PROBLEM TO SOLVE :: Could you write out all the records once more, exactly?

RECORDS TO PROCESS ::
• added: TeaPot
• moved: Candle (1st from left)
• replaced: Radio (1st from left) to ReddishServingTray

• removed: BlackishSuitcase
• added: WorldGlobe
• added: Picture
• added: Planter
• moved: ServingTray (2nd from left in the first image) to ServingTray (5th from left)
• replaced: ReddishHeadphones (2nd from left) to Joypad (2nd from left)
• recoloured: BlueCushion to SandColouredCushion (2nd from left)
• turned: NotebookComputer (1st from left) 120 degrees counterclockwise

EXERCISE RESULT ::
• added: TeaPot
• moved: Candle (1st from left)
• replaced: Radio (1st from left) to ReddishServingTray

• removed: BlackishSuitcase
• added: WorldGlobe
• added: Picture
• added: Planter
• moved: ServingTray (2nd from left in the first image) to ServingTray (5th from left)
• replaced: ReddishHeadphones (2nd from left) to Joypad (2nd from left)
• recoloured: BlueCushion to SandColouredCushion (2nd from left)
• turned: NotebookComputer (1st from left) 120 degrees counterclockwise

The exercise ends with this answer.